Would I be limited in choice of widths, maybe?


----------



## del schisler (Nov 5, 2009)

tcleve4911 said:


> Can I use my PC dovetail jig to do box joints?
> Would I be limited in choice of widths, maybe?


yes go here and watch the video


----------



## woodnthings (Jan 24, 2009)

tcleve4911 said:


> Thanks Bill
> Do you have/use one?
> I'm concerned that I have to make different jigs for different slot widths?..no?
> Just trying to wrap my head around this one i.e. should I use the router or table saw?


Yes, No, Yes and either...
I have one for the router, Rockler, haven't used it yet.
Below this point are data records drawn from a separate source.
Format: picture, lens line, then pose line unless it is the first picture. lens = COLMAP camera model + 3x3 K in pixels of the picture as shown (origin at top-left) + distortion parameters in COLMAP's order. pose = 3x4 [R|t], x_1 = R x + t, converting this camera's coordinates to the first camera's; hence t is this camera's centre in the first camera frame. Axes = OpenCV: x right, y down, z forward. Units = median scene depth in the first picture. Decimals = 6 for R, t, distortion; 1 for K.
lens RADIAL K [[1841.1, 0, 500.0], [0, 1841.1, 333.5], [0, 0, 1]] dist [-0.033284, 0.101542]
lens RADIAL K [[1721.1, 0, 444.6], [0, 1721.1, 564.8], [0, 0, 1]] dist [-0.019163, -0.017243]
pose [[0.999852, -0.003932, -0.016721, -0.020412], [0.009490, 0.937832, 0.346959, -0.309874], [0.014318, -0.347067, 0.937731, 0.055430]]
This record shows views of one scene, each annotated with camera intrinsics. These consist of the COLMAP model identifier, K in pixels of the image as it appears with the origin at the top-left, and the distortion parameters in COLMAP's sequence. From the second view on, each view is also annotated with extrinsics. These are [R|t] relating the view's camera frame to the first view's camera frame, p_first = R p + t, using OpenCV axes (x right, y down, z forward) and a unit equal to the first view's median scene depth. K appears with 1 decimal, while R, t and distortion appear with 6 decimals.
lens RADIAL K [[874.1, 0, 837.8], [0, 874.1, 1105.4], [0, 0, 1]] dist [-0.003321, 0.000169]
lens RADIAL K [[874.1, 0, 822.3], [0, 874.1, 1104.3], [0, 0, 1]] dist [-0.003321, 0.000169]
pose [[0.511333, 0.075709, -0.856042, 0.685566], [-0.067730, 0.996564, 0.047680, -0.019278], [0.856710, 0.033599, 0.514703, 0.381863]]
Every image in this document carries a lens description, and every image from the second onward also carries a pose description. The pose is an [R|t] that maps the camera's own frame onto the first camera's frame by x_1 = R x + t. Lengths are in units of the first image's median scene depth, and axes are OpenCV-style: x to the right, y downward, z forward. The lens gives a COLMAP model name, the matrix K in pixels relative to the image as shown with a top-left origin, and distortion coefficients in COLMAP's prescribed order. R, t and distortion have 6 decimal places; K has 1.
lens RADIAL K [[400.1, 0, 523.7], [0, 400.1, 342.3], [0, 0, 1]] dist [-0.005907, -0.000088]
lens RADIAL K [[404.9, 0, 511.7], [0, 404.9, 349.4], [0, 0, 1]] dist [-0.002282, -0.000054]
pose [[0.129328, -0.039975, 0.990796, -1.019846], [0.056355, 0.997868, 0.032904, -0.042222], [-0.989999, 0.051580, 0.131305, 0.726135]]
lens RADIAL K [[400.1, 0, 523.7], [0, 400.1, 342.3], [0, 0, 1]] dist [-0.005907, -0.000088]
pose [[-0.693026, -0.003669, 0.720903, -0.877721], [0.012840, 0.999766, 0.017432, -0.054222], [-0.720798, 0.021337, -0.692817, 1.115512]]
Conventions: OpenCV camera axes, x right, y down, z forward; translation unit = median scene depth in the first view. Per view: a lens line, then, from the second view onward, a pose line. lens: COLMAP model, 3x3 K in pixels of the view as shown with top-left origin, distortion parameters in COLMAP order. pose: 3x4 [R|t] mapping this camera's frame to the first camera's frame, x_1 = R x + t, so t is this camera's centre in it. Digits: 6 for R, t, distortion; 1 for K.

I have the Freud Box Joint blade set, haven't used them yet except to try them out.
Router or Table saw... tearout would be the main issue, and a backer board required. Possibly burning in some woods with a router....I donno? 
A regular dado stack unless it's top notch would leave some tear out and "ears" in the corners. ...six of each, half a dozen of either. :blink: bill


----------



## jharris (Jan 8, 2011)

woodnthings said:


> Yes, No, Yes and either...
> I have one for the router, Rockler, haven't used it yet. I have the Freud Box Joint blade set, haven't used them yet except to try them out.
> Router or Table saw... tearout would be the main issue, and a backer board required. Possibly burning in some woods with a router....I donno?
> A regular dado stack unless it's top notch would leave some tear out and "ears" in the corners. ...six of each, half a dozen of either. :blink: bill


I just bought the Rockler router table box joint jig. They have (had) it on sale for $79 and it included 1/4, 3/8 and 1/2" jig cauls and they threw in all 3 sizes of their box joint clamping cauls for free. I built some drawers with it yesterday and it works very well.

I figured this set up would be less time consuming and expensive than buying a good set of good box joint TS blades and building a TS jig to use them with.

I used poplar for the drawer boxes so I don't know about burning in harder woods. I hadn't thought about that. Thanks for the heads up.


----------